The blonde woman Ambar Past relates how
‘There once was a man who fell in love with a woman in the forest.
He had to go away and decided to leave her pregnant, so she would remember that he loved her.
When he returned, there were so many women and all of them pregnant.
He no longer knew which one was his.’
Leonora’s notes fill up her exercise book.
‘Would you like to meet Tonik Nibak, the healer? We’ll take you to see her,’ Pasakwala tells Leonora.
In a wooden house with a tiled roof, Pasakwala tells her that ‘as long as words exist, nothing shall be forgotten, for only thanks to words do we retain memory and if memory exists, I exist.’
‘Do you think that I exist, Pasakwala?’
‘I don’t know. All I know is that there is a great need for you.’
Leonora reaches the hut where Tonik lives — a stooped old woman with rheumy eyes — and she is received with suspicion. Tonik performs a cleansing on Leonora, using herbs and copal, and tells her that at night the forces of death emerge from the underworld and one needs to be forewarned against them. Leonora tells her that almost every night she dreams of a ferment of ants:
‘Do you cross yourself before you go to sleep? Your dream signifies that a horde of envious people are persecuting you.’
‘So what do I do to make the dream disappear?’
‘You die.’
‘Am I about to die?’
‘On the contrary, you will live to be very old indeed, probably at least to a hundred or more years.’
The shaman offers her pozol in a calabash mug: ‘What is this?’
‘Don’t turn your nose up at it, drink it,’ Trudi commands her. ‘It’s a drink made with maize, water and cacao.’
‘I adore cacao. It’s delicious.’
Leonora and her bicycle become a familiar sight in San Cristóbal.
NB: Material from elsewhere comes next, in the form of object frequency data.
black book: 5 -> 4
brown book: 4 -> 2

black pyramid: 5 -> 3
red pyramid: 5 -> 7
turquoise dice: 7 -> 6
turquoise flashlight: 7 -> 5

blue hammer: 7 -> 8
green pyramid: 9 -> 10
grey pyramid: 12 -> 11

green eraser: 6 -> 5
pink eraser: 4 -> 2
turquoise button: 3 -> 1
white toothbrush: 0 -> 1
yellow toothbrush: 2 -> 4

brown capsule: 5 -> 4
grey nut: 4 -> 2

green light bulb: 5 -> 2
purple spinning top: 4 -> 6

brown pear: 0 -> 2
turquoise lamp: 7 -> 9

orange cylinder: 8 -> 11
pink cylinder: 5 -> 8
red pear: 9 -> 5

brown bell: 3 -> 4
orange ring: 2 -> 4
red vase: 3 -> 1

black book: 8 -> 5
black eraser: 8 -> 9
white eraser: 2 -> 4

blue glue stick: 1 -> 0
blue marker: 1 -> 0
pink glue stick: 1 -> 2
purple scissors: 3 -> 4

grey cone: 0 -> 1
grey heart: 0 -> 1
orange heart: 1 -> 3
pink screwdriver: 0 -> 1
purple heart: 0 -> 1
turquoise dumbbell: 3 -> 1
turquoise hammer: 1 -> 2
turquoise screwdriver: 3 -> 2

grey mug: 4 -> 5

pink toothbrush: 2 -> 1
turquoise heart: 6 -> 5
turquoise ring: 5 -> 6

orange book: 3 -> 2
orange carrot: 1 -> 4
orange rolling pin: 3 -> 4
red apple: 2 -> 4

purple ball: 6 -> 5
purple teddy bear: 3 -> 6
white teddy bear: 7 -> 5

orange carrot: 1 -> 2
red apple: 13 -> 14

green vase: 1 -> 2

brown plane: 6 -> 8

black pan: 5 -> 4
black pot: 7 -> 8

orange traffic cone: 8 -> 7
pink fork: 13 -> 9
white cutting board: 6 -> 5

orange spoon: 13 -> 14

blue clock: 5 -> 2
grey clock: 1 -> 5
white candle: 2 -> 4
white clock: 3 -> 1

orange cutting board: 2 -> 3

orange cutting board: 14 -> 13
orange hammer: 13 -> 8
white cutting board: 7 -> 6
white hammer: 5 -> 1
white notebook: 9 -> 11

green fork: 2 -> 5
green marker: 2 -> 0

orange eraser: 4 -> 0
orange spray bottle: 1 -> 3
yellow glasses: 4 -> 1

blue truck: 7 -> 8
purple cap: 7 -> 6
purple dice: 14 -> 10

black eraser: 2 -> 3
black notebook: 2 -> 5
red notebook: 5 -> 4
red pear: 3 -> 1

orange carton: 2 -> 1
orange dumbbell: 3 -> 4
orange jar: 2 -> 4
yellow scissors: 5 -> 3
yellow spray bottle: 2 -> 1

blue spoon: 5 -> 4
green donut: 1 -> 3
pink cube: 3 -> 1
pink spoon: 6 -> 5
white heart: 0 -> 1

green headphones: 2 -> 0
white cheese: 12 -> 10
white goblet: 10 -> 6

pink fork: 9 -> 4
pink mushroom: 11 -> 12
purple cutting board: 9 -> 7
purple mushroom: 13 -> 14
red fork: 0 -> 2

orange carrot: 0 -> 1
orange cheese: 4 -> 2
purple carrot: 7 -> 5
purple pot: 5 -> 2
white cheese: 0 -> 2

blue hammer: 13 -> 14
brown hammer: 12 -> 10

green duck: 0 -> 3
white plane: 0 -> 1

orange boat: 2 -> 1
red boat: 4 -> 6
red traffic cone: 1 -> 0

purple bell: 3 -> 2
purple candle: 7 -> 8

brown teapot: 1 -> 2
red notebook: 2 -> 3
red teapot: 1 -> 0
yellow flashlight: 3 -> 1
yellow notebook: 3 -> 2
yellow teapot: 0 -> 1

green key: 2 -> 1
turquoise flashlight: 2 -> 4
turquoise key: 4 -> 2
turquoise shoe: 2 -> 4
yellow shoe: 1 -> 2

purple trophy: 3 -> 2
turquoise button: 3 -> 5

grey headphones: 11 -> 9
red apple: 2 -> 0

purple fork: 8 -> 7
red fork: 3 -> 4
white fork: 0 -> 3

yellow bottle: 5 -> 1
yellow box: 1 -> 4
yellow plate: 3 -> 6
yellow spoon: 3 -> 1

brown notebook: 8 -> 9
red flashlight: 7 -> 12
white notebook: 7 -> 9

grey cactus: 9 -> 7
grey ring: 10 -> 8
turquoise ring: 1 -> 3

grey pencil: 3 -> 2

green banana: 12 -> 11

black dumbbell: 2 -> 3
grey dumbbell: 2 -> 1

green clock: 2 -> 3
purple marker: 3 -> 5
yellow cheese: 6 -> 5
‘Why don’t you draw us a silk cotton tree?’ Pasakwala Komes asks, when Leonora requests that she recount the story of Xolotl. ‘Xolotl was a god capable of transforming himself into numerous doubles, with the intention of not dying until he had accomplished his final stage of transformation. The sun needed the blood of the gods, and when Xolotl fled away, he was turned into a monstrous fish.’
Chatting with Pasakwala, Josefa and Chica reveals a world similar that of the sidhes to Leonora. María Tzu celebrates a rainbow with a poem:
‘The rainbow is biting me, Kajval.
Now it is staring at me.
It is pursuing me.
And it enters my house.
Take it, chase it away from me. Get away from here!
Throw three stones at it.
Spit three plugs of tobacco at it.
This Mother of Evil/is eating my heart out.
It wants to send me away.
It wants to start a fight with me.’
‘It rains so hard here in Chiapas, the region must truly belong to the rain god, Tlaloc,’ Leonora jokes.
‘In Chiapas, all who meet their death by drowning are his chosen ones, destined to inhabit Tlaloc’s own paradise.’
The great boulders in the river remind Leonora of the ones at St. Martin d’Ardèche.
An animal’s howl interrupts the sound of the water.
‘It is the saraguato, the howler monkey. You can hear it from as far as eight kilometres away.’
Leonora is not interested in reproducing images of markets, or landscapes, volcanoes, huts, churches or pyramids; not even of street scenes. She paints, as always, her inner world. ‘Reason needs to know the heart’s reason, and all the other reasons as well.’
‘You do well to choose the rainbow as a subject for your mural,’ Trudi approves. ‘In Chiapas the rainbow is a subject of veneration.’